WRITTEN TASK
Recast the listing below as a Markdown table with the columns Row and Line, covering only the span from the line containing "locality: WA, Lincoln: Telford" through the line containing "state / province: Khorasan [obsolete]". Number each line in turn under Row, put the line itself under Line, and omit any blank lines.

Items from a data source
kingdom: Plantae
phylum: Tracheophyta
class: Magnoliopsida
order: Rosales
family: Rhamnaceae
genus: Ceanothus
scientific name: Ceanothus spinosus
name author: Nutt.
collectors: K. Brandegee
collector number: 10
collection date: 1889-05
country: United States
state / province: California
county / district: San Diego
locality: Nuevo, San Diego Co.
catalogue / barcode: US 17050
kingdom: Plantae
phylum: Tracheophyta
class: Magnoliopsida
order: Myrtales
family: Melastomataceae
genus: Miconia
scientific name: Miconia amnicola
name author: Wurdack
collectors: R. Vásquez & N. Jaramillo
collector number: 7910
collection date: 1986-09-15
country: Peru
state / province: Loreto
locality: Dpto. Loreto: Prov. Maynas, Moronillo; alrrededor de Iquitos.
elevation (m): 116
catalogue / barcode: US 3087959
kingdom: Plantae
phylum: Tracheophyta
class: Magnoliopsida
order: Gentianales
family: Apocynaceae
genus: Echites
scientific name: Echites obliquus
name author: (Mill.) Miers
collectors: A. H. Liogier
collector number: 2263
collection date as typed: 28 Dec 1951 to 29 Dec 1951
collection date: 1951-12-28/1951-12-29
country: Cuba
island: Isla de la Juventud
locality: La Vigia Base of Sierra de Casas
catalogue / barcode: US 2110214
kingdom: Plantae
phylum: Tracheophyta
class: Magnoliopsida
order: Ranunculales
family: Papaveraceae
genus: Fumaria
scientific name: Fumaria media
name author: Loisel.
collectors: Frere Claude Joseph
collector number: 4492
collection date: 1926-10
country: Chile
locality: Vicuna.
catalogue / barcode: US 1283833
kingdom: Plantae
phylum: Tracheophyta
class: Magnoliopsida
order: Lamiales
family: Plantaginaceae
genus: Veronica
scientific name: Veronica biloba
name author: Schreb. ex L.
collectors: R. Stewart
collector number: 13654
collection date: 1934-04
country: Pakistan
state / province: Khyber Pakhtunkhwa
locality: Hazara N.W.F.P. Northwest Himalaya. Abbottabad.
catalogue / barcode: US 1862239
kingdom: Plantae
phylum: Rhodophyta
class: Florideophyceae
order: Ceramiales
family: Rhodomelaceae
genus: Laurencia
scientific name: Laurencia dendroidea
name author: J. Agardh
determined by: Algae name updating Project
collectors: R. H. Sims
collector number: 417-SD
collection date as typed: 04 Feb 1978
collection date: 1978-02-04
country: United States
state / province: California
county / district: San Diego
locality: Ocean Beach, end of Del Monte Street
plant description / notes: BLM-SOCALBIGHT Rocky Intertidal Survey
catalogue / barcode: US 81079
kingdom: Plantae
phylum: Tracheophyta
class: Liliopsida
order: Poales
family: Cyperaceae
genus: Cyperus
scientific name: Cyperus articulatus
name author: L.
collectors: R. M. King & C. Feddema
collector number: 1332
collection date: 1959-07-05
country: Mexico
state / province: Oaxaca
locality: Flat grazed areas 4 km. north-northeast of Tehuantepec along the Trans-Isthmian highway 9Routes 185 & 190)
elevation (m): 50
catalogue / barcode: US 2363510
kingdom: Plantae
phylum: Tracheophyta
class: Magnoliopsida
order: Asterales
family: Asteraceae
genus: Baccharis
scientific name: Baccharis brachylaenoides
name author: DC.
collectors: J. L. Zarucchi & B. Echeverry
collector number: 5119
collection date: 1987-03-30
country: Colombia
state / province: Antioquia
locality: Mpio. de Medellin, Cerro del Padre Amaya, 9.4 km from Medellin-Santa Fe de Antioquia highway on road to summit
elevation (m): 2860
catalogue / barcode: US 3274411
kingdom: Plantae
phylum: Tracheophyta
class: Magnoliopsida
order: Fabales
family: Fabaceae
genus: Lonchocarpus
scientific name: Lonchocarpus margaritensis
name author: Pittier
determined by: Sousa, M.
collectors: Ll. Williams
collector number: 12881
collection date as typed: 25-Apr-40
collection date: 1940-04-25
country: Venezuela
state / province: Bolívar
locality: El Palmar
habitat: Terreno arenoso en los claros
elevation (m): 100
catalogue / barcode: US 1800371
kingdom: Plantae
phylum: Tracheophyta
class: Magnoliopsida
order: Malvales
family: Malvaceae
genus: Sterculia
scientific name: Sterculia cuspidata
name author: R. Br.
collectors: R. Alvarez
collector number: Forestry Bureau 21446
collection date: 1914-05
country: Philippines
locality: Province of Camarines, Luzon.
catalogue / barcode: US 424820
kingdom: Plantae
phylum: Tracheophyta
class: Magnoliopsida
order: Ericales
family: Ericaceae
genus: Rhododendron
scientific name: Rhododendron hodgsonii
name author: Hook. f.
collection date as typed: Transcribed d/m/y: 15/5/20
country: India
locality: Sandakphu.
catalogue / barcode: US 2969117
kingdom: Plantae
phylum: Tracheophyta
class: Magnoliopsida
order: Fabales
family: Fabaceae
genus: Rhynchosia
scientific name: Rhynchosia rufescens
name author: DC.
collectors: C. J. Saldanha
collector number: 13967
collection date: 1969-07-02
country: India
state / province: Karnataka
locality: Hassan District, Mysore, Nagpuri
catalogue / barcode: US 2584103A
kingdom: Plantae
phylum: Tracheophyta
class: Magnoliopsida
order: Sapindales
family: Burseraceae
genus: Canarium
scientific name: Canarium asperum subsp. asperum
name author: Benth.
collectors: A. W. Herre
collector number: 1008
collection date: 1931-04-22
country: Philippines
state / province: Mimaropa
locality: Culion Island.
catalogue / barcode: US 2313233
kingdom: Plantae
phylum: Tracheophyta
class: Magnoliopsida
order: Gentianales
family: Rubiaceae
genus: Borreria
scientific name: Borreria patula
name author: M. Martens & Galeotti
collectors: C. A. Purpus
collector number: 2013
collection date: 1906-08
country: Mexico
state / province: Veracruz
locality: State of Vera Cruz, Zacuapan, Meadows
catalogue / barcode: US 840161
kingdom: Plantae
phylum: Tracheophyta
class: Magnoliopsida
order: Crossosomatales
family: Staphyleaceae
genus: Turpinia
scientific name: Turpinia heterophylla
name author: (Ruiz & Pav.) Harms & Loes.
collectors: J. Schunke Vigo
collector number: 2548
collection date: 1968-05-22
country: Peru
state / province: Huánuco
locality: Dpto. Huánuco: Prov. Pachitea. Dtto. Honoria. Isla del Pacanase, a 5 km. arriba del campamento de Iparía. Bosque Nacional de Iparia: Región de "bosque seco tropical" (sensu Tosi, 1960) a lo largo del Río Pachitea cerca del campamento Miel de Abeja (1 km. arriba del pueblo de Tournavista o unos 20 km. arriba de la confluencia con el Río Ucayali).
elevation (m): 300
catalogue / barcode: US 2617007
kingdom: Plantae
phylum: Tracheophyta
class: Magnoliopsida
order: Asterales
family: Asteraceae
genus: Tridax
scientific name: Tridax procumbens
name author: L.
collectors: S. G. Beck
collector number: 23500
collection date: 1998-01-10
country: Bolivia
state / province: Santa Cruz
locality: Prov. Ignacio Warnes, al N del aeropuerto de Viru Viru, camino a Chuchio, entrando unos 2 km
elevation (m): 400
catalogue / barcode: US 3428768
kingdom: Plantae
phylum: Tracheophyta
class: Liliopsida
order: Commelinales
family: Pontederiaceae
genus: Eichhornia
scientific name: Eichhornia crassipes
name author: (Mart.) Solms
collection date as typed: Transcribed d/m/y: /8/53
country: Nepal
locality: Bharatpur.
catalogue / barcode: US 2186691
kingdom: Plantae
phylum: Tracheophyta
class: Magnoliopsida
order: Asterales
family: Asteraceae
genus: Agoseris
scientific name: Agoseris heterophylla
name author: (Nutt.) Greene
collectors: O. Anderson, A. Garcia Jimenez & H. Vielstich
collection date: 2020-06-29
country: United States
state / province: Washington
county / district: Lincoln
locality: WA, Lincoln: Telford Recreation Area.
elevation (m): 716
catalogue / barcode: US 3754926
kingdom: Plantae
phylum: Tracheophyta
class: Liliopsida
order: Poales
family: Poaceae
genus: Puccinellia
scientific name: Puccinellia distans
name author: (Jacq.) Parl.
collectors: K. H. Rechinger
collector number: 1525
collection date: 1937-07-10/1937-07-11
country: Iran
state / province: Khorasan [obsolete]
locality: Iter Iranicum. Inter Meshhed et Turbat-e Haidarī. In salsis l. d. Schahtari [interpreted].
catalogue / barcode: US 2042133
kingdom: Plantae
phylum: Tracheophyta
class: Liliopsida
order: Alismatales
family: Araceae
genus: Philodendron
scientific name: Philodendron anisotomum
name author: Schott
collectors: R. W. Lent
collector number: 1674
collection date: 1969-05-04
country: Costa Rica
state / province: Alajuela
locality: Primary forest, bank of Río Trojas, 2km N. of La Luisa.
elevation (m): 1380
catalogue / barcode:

SOLUTION BELOW
| Row | Line |
|---|---|
| 1 | locality: WA, Lincoln: Telford Recreation Area. |
| 2 | elevation (m): 716 |
| 3 | catalogue / barcode: US 3754926 |
| 4 | kingdom: Plantae |
| 5 | phylum: Tracheophyta |
| 6 | class: Liliopsida |
| 7 | order: Poales |
| 8 | family: Poaceae |
| 9 | genus: Puccinellia |
| 10 | scientific name: Puccinellia distans |
| 11 | name author: (Jacq.) Parl. |
| 12 | collectors: K. H. Rechinger |
| 13 | collector number: 1525 |
| 14 | collection date: 1937-07-10/1937-07-11 |
| 15 | country: Iran |
| 16 | state / province: Khorasan [obsolete] |